Let’s get this straight: Not all of us at mindbodygreen were raised by parents that packed kombucha in their kids' lunchboxes instead of Kool-Aid. While it’s true that some of my co-workers have been sprinkling adaptogenic mushrooms on their smoothies since before they could read, for many of us, our wellness obsessions were self-taught.
You see, I grew up in the Midwest, with parents who—by no fault of their own—had limited working knowledge of what a truly healthy diet looked like. Products of the baby boomer generation, my folks were raised on meatloaf, cornbread, and potatoes: recipes that stood the test of time and weaseled their way onto our dinner table, too. Sure, I was always served vegetables at supper, but these came almost exclusively from a can, and things like white bread, 2 percent milk, and Diet Coke were grocery list staples.
It wasn’t until I moved abroad for college that I abandoned my unbalanced childhood diet, inevitably influenced (and inspired) by the healthy eating habits of my new European friends. As my relationship with food shifted and I started to feel better in my body, I knew that I had to get my parents on board with this "wellness" thing. But believe me, this was easier said than done.

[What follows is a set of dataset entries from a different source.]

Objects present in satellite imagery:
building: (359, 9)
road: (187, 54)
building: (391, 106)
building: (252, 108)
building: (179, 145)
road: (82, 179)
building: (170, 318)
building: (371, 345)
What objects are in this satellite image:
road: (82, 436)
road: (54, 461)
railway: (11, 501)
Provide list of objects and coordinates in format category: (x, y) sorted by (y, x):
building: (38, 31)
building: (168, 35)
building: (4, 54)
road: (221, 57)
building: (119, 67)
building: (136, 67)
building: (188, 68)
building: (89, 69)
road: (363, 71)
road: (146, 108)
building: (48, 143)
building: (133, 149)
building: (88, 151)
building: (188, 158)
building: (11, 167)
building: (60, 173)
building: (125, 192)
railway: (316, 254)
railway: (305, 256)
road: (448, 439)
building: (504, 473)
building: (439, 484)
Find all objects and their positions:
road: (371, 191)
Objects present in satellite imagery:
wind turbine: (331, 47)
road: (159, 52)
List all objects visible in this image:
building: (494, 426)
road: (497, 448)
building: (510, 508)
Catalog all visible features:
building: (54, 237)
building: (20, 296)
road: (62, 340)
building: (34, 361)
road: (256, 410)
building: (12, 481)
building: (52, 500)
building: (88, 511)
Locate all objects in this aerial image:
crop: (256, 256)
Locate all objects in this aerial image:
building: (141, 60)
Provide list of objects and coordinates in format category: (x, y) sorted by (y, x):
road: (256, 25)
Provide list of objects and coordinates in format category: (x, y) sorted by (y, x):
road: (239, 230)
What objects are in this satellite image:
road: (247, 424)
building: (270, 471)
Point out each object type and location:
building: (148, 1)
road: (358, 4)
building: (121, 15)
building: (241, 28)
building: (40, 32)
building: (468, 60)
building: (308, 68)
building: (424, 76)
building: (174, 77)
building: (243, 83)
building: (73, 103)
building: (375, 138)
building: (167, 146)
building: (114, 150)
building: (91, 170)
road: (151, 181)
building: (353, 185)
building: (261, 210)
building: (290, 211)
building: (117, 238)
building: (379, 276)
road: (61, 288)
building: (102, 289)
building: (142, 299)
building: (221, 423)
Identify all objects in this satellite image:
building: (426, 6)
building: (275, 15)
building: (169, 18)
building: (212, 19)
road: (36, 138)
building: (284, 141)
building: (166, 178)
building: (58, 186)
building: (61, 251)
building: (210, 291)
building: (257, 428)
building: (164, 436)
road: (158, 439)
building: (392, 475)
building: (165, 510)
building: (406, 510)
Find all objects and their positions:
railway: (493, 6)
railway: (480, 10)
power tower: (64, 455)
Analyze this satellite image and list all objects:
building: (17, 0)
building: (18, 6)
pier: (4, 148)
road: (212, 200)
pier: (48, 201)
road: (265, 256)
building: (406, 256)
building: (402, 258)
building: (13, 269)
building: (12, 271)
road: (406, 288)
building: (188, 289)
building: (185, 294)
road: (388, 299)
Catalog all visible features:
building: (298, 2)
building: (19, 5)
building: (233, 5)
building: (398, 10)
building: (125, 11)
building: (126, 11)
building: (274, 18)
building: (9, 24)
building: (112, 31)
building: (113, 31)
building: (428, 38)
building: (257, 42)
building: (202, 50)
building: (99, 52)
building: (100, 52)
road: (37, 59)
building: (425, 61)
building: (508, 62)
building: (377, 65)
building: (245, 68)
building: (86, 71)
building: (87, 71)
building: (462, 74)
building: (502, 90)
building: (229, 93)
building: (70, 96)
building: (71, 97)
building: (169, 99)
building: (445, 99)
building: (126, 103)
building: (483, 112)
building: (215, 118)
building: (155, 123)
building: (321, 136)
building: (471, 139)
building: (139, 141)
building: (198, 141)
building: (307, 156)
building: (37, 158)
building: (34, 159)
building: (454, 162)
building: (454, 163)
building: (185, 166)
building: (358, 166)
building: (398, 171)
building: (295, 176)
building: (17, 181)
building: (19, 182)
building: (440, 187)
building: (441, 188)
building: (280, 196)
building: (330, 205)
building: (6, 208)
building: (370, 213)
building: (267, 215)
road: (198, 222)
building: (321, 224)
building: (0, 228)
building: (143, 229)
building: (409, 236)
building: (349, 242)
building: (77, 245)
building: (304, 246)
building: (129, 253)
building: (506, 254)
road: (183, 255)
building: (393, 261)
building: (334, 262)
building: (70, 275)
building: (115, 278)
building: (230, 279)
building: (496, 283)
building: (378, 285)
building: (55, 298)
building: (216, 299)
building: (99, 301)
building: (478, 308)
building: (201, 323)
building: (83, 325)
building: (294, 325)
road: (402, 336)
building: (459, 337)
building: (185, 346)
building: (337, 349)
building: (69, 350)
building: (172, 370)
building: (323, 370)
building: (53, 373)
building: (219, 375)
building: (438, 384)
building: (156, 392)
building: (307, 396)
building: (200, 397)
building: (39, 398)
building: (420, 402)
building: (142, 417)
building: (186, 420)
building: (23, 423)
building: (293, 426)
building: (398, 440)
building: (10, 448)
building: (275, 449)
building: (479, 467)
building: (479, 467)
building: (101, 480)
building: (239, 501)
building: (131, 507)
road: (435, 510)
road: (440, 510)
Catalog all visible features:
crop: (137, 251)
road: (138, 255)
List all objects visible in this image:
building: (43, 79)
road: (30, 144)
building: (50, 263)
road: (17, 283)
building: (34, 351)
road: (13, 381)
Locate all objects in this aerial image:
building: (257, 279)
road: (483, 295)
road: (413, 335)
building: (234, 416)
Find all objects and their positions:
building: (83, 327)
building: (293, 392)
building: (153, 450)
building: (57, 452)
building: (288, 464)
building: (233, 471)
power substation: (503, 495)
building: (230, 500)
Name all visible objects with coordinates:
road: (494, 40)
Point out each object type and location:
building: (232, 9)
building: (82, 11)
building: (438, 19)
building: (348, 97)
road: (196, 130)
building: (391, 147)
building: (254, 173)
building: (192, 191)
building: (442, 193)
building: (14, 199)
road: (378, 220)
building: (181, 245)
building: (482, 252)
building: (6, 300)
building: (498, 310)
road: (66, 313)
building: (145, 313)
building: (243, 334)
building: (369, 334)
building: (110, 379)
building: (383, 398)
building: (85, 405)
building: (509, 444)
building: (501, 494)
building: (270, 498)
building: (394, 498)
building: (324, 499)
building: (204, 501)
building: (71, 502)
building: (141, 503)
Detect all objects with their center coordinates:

Old habits die hard, especially when it comes to reprogramming deeply rooted beliefs about diet and exercise. My cries for change were met with constant negativity from my parents, accusing me of being too preachy, too crunchy, or too unrealistic. The excuse—"I’ve made it this far in life and I’m doing just fine" was thrown in my face repeatedly, often followed by something along the lines of, "Plus, you know, kale is gross."
It’s been a long and winding road, but I can proudly report that Mom and Dad have finally seen the light at the end of the organic produce aisle. From trading in their sugary breakfast cereals for homemade chia puddings to replacing their afternoon sodas with soothing herbal teas, my parents have wholeheartedly embraced their wellness journey, and they’re seriously nailing it.